Lway Aye Nang has some ideas, not just about how to increase women’s participation in guiding the country through its transition to democracy, but about how to make that participation both lasting and meaningful.
As head of the Women Leadership Program (WLP), a project of the NGO Educational Initiatives, which she helped to found in 2008, Lway Aye Nang travels to some of Burma’s most remote areas to scout for promising political talent. WLP offers training and support for ambitious young women seeking nominations in their constituencies, regardless of party affiliation.
Women are not allowed to question.
Lway Aye Nang is ethnic Palaung, also known as Ta’ang, a minority that mostly lives in northern Shan State, eastern Burma. During her years living in exile in northern Thailand, she found herself increasingly involved in a growing movement to promote gender equality in Burma and among exile communities.
When she was finally able to return to her home country in 2013, her mission was clear. Burma’s political reforms and opening seemed to be a golden opportunity for women to take the reins and have a say in their country’s future. Lway Aye Nang was determined to help prepare the nation’s women for power in any way she could.
“We train women to be productive leaders,” she told The Irrawaddy during a recent interview, “but we have found a lot of challenges.” Many of the communities she works in are so culturally unexposed to the idea of women’s empowerment that the mere phrase elicits fear and confusion. Lway Aye Nang said she had experienced such responses in several parts of the country; in Sagaing and Irrawaddy divisions, and Karenni and Chin states.
She attributed this apprehension to deep-seated cultural views, whereby women simply are not seen as critical thinkers or decision-makers.
“Women are not allowed to question,” she said, a problem prevalent in most parts of the country, regardless of ethnicity or religion. While new initiatives have sprung up in some areas to empower women and introduce the idea of women’s leadership, Lway Aye Nang said she has observed weaknesses in implementation whereby “outside forces” have encouraged inclusion but done little to support actual equality. The few women who are able to enter politics are often unable to advance within their parties, still limited by men sitting at the top.
Quotas could offer a partial solution, she said, but they need to be addressed in the form of written policy by individual political parties.
“So far, we don’t have those policies,” she said.
Amid increased pressure to at least appear to be moving toward a more egalitarian politics, some political parties in Burma have begun to adopt gender policies. Thus far, however, proposals are geared toward increasing candidacy, not ensuring that positions are actually assumed by women. Furthermore, none of the proposed policies have been written into party charters, and there is no state or national legislation to address the issue.

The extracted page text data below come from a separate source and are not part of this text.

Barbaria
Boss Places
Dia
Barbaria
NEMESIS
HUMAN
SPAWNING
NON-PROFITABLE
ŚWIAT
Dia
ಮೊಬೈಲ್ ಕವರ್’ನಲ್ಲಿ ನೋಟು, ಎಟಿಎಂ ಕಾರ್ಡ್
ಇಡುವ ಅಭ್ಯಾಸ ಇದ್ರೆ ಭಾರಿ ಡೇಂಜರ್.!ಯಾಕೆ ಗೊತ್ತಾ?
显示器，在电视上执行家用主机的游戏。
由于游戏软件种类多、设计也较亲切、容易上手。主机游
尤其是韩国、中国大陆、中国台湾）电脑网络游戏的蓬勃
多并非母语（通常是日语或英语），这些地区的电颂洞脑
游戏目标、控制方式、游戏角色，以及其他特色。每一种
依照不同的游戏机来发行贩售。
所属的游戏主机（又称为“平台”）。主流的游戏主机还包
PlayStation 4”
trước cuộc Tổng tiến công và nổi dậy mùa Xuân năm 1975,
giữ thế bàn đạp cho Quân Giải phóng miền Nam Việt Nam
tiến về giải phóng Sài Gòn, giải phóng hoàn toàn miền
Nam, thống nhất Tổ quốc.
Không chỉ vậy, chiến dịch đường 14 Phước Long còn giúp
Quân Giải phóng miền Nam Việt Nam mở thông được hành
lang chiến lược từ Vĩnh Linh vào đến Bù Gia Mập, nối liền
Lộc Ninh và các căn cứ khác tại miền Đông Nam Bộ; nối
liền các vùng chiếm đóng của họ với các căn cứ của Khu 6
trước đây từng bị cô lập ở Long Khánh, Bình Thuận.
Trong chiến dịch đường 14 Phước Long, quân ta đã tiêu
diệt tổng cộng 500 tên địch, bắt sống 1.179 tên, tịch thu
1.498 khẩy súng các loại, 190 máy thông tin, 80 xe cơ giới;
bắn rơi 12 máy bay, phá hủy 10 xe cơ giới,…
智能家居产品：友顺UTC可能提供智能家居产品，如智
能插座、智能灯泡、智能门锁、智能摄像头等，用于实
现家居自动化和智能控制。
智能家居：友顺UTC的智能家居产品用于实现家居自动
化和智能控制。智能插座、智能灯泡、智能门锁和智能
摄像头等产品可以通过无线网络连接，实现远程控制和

And the lack of women leaders is an issue in Burma, where only about five percent of union lawmakers are women and sub-national governance figures are even worse, leaving Burma with the lowest proportion of elected women in the entire region. To put that into a less-than-comforting context, only about 22 percent of lawmakers worldwide are women.
Addressing gender disparity is complicated, she said, and ultimately both men and women will need to make a concerted effort to balance things out. While quotas can help to ensure that women are welcome and protected in the political sphere, those elected need to be as prepared and enthusiastic about their work as the men they sit beside.

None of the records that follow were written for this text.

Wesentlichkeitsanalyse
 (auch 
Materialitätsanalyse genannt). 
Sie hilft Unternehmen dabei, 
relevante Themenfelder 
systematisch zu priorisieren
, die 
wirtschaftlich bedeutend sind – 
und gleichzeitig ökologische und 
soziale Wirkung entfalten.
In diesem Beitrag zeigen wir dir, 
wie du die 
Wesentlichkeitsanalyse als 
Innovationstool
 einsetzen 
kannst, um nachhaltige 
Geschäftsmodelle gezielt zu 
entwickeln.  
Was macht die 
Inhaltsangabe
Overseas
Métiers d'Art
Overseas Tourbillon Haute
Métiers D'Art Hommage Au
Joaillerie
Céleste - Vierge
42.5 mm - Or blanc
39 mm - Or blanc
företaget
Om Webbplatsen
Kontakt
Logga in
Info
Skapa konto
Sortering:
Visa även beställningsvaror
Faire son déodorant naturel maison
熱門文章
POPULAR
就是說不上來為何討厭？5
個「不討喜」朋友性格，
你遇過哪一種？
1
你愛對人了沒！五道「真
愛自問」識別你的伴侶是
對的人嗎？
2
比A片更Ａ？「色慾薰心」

“Women’s knowledge varies depending on their geographical location,” she observed, pointing out that for someone in her line of work, it is necessary to go to remote places and seek out those who show promise, skill and interest, but may not have the means to compete for the highest levels of authority.
But Lway Aye Nang has no personal ambition to inter parliamentary politics; for now she is content to prepare the next generation of women leaders.
“So far, I feel the need for dissemination of knowledge is far more important than being in the Parliament,” she said.